Barbara Belford was born on November 23, 1935 in Oakland, California, the daughter of Professor Harold Graef Belford and actress Veronica Burns. She graduated with a BA from Vanderbilt University in 1957 and an MA from the Columbia University Graduate School of Journalism in 1962. She joined Columbia as a professor in 1978. After Phyllis T. Garland, she became the second female professor to earn tenure at the journalism school. She retired in 1996.

Prior to working for Columbia, she worked as a journalist and editor at numerous publications, including the New York Herald Tribune, Quincy Patriot Ledger, St. Petersburg Times, The Scotsman, and Redbook.

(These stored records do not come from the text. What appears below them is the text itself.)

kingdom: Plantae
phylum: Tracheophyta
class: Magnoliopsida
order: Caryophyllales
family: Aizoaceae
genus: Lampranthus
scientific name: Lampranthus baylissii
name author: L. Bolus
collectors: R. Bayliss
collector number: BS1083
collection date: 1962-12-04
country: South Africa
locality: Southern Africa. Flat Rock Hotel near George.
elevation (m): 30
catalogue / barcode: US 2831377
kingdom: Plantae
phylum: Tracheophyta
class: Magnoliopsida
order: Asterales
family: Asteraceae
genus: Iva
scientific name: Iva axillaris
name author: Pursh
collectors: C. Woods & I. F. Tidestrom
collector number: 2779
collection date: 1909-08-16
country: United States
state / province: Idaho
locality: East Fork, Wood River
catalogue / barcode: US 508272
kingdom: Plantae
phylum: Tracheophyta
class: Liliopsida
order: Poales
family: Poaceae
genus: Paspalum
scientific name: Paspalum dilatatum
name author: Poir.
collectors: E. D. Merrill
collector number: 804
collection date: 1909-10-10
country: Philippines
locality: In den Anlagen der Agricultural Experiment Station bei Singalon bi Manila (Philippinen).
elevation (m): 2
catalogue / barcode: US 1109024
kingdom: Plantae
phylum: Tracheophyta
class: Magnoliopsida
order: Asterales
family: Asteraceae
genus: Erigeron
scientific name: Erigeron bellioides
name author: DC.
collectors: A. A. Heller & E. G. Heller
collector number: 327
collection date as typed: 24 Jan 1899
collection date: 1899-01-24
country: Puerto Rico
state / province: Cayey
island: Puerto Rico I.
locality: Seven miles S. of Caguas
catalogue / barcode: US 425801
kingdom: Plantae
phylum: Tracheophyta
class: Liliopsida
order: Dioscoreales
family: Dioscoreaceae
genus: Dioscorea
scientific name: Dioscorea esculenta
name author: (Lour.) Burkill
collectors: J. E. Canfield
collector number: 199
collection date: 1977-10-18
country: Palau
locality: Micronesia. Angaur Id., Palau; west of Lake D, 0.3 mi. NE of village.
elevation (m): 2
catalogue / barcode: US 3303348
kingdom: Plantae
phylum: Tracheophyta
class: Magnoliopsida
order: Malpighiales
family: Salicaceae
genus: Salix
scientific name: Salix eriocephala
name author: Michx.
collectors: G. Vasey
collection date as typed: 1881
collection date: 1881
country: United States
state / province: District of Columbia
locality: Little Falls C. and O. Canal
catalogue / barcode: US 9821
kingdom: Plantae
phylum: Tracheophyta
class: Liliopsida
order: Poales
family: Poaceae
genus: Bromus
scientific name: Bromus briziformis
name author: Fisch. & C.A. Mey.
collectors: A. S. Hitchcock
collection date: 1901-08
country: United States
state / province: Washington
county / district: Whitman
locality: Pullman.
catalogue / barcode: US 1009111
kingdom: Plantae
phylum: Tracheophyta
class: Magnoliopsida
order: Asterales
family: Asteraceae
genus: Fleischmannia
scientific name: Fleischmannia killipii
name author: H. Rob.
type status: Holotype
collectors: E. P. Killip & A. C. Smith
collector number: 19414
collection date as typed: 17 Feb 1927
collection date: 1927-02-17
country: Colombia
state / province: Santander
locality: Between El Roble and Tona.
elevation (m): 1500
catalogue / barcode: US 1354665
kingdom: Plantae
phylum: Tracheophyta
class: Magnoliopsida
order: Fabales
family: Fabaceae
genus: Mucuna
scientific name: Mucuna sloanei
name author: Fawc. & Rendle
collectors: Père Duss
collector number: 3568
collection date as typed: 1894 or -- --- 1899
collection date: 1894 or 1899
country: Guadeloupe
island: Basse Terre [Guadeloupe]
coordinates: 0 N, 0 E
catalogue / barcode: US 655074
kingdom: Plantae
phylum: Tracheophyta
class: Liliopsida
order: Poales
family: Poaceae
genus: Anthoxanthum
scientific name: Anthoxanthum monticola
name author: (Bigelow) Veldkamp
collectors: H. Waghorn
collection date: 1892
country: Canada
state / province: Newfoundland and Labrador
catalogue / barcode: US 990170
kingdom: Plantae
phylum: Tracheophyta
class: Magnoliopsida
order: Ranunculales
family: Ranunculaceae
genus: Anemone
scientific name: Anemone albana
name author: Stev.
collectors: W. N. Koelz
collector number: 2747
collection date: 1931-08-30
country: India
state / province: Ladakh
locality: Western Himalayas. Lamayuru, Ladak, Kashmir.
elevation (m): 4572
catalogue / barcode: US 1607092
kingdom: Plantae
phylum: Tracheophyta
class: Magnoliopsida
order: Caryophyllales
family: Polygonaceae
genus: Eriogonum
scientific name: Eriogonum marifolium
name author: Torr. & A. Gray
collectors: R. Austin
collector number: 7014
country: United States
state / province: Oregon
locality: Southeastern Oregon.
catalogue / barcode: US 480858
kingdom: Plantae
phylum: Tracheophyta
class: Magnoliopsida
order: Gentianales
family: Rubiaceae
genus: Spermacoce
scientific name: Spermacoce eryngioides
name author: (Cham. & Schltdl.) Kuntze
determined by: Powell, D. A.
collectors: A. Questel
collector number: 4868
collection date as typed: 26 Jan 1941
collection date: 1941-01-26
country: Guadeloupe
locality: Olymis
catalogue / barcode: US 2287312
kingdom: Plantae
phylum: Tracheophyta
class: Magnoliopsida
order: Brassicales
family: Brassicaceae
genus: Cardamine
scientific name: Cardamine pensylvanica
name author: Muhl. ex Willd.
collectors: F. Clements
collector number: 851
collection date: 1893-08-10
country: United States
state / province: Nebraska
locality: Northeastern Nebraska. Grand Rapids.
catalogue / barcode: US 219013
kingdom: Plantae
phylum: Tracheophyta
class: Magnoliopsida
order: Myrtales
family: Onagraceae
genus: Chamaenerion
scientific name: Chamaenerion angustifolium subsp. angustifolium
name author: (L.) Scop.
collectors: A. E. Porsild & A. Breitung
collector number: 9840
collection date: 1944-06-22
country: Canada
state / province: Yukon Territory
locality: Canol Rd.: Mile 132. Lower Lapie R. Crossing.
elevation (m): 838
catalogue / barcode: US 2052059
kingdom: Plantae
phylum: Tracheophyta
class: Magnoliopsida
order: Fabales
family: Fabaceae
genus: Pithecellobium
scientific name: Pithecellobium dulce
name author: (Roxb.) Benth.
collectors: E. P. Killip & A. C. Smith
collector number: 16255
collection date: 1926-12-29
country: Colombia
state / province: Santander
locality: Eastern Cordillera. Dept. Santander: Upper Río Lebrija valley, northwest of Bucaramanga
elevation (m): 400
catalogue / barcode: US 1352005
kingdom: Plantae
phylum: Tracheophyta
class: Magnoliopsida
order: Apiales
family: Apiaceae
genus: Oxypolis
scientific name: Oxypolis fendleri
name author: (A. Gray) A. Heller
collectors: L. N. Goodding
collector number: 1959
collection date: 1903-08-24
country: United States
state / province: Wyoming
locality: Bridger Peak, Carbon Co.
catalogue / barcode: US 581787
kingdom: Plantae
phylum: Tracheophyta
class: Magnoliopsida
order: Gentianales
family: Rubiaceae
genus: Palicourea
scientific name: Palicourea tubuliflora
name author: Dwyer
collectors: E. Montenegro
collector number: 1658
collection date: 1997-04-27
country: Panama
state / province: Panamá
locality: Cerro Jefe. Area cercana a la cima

Her Brilliant Bylines: A Biographical Anthology of Notable Newspaperwomen in America (1986) is a collection of biographies of 24 female newspaper journalists, critics, and columnists from the 18th and 19th century, from Margaret Fuller to Madeline Blais. She was awarded the 1987 Literature on Media Award from San Francisco State University for the book. Her biography of Violet Hunt chronicled an overlooked literary figure and was bolstered by Belford's discovery of some of Hunt's missing diaries. Her biography of Bram Stoker received mixed reviews, but its section about Stoker's work at the Lyceum Theatre was singled out for praise by multiple critics. It was nominated for the 1996 Bram Stoker Award for Best Non-Fiction. Her biography of Oscar Wilde was noted for its sexual frankness and for Belford's goal of debunking a number of points in Richard Ellman's biography.

== Bibliography ==

- The Young Mothers (nonfiction), Warner Books (New York, NY), 1977.
- Brilliant Bylines: A Biographical Anthology of Notable Newspaperwomen in America, Columbia University Press (New York, NY), 1986.
- Violet: The Story of the Irrepressible Violet Hunt and Her Circle of Lovers and Friends—Ford Madox Ford, Somerset Maugham, H. G. Wells, and Henry James, Simon & Schuster (New York, NY), 1990.
- Bram Stoker: A Biography of the Author of "Dracula," Knopf (New York, NY), 1996.
- Oscar Wilde: A Certain Genius, Random House (New York, NY), 2000.